The announcement from CBS News was horrifying. Lara Logan, the network’s chief foreign affairs correspondent, suffered “a brutal and sustained sexual assault” in Cairo. I turned the words around in my head: “brutal,” “sustained” and “sexual assault.” She was beaten, as well. I could only imagine that she had experienced the worst physical attack a woman could receive without being killed.
She was just trying to do her job, preparing a “60 Minutes” report on the overthrow of hated dictator, Egyptian President Hosni Mubarak. In Cairo’s Tahrir Square hundreds of thousands of protestors could not contain their jubilation when they heard the news that Mubarak had stepped down.
In the midst of a frenzied mob of 200, mostly men, Logan got separated from her television crew and their security. A lone Western woman with long blond hair must have been too tempting to the thugs in the crowd. They didn’t know she was a star American reporter. She was just a woman. She was grabbed and subjected to unspeakable acts, which only ended when some Egyptian women and later a few soldiers came to her aid.

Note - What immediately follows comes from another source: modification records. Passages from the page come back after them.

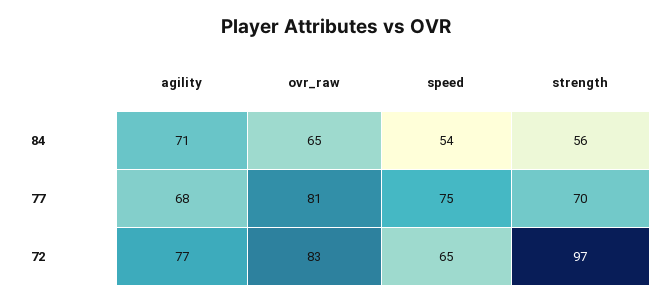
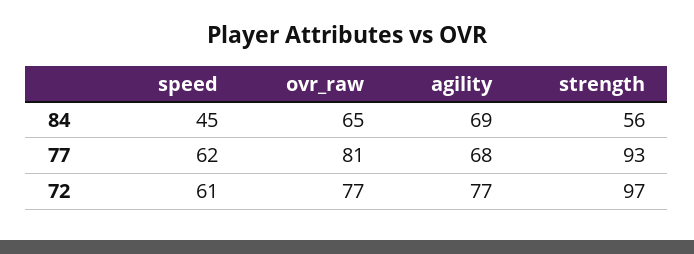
agility, 84: 71 -> 69
speed, 84: 54 -> 45
speed, 77: 75 -> 62
strength, 77: 70 -> 93
ovr_raw, 72: 83 -> 77
speed, 72: 65 -> 61

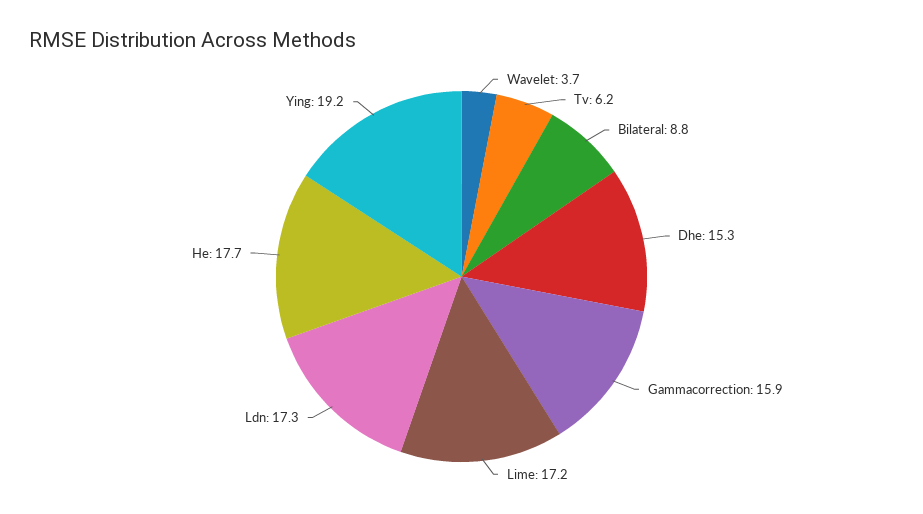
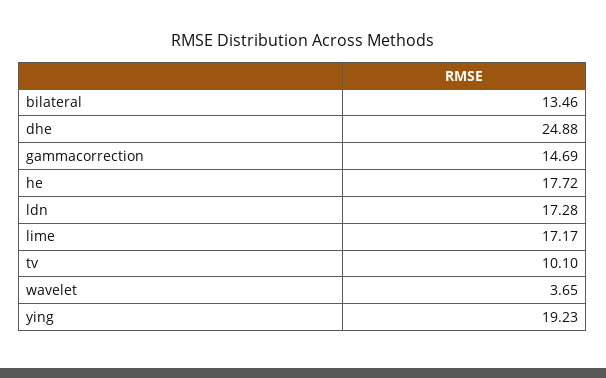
Tv: 6.2 -> 10.1
Bilateral: 8.8 -> 13.46
Dhe: 15.3 -> 24.88
Gammacorrection: 15.9 -> 14.69

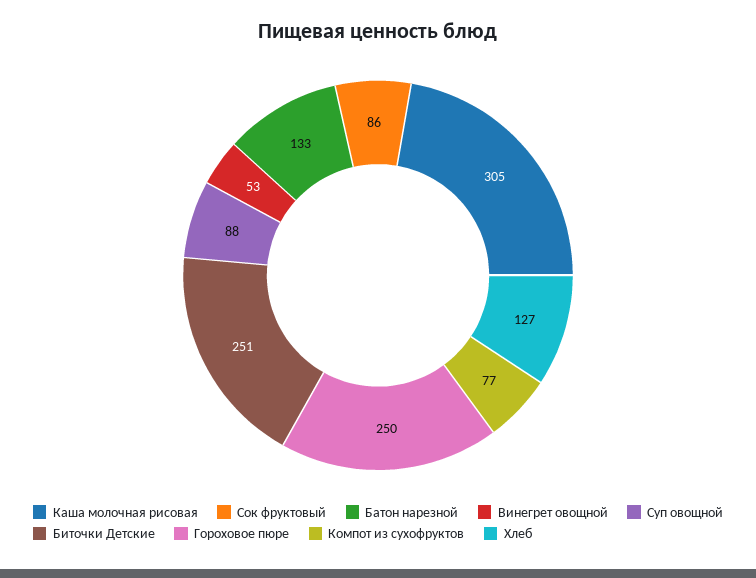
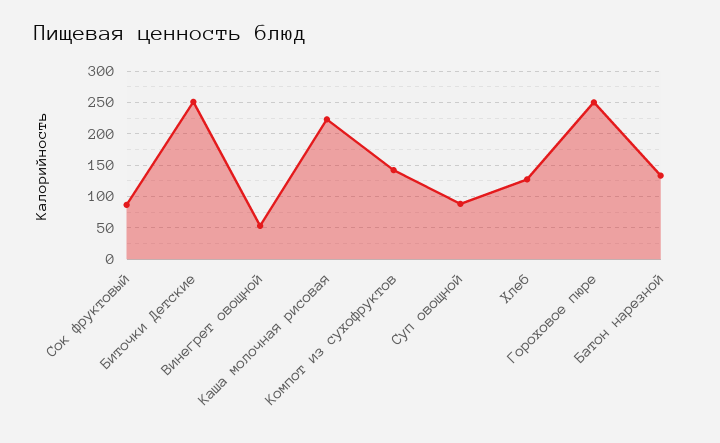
Каша молочная рисовая: 305 -> 220
Компот из сухофруктов: 77 -> 140

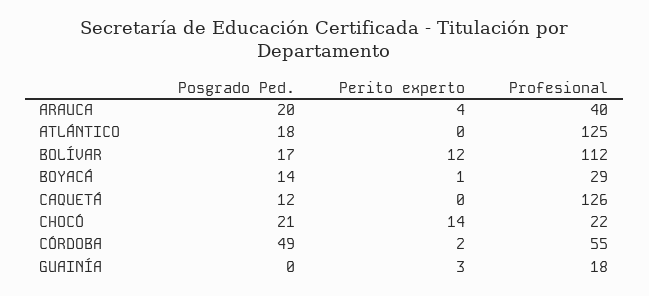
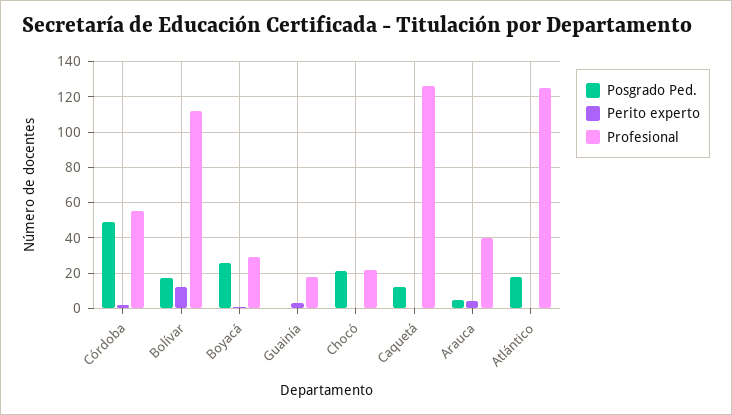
Posgrado Ped., ARAUCA: 20 -> 5
Posgrado Ped., BOYACÁ: 14 -> 25
Perito experto, CHOCÓ: 14 -> 0

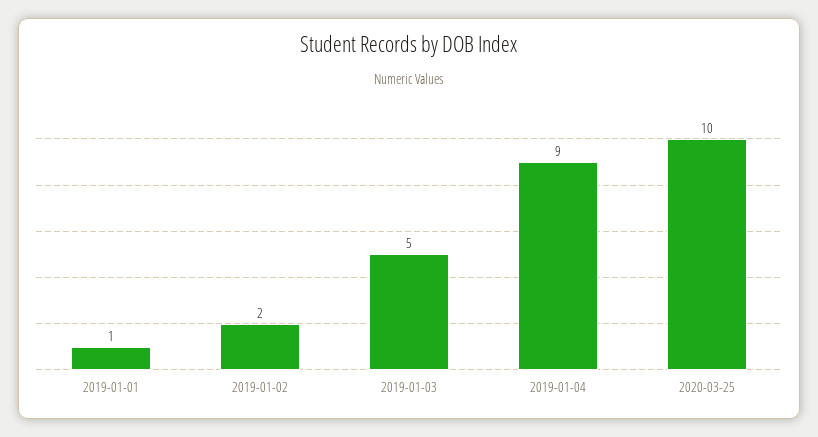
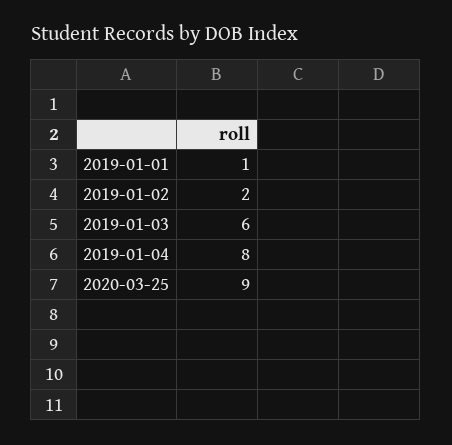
2019-01-03: 5 -> 6
2019-01-04: 9 -> 8
2020-03-25: 10 -> 9

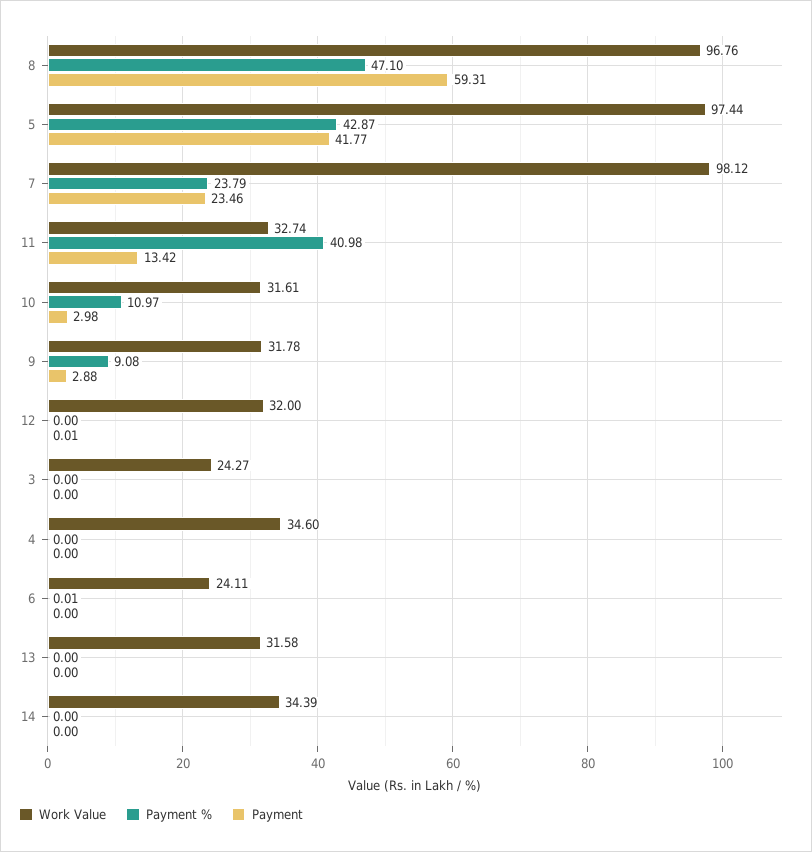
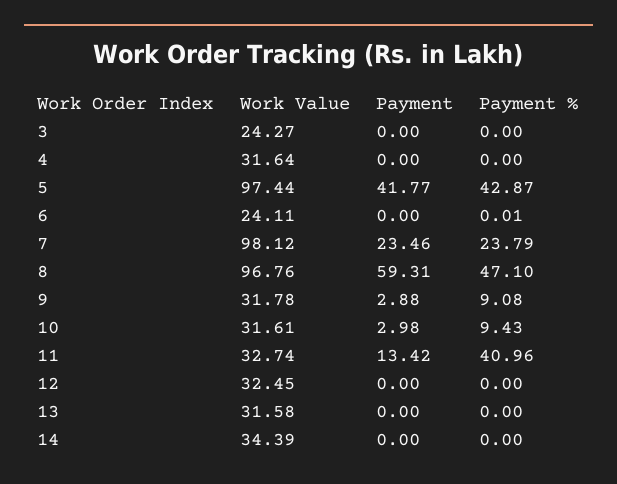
Payment %, 11: 40.98 -> 40.96
Payment %, 10: 10.97 -> 9.43
Work Value, 12: 32 -> 32.45
Payment, 12: 0.01 -> 0
Work Value, 4: 34.6 -> 31.64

Reactions to Logan’s heinous assault have been sexist. “Women have no business covering war zones.” “Women are weak and vulnerable and should be protected from dangerous assignments.” “Women who are blond and pretty are more susceptible to attack.” “Women with children should stay home.”
Let’s not forget the number of male journalists, who have left families at home to do war reporting, or the number who have been beaten, wounded and sodomized. You haven’t heard arguments that men are not up to the job. Think of all the brave women, who serve in our armed forces, and have not only been sexually assaulted by the enemy, but by their fellow male soldiers. You don’t hear about them whining and complaining to be sent home. They know they have a job to do and like Logan, no matter the danger, they are determined to do it.
Over the past 10 years Logan has been reporting from nearly every “hot spot” in the world: Iraq, Iran, Afghanistan, Pakistan, Egypt, and elsewhere. She has been fearless and her reports have been distinguished.
It took many years for women reporters to prove to their male bosses that they could be war correspondents. In television, newswomen such as Christiane Amanpour and Sheila MacVicar proved their mettle, as well as countless female radio and newspaper reporters. It would be a shame if Logan’s experience in Egypt were used as an excuse to keep women from getting the risky assignments many of them are ready and willing to take on. Women journalists need no more excuses for male bosses to discriminate against their gender.
Lara Logan is out of the hospital and recuperating at home under the loving care of her family, which includes her two small children. It is my greatest hope that she heals physically and emotionally from her attacks. She’s still a woman but a damn brave one.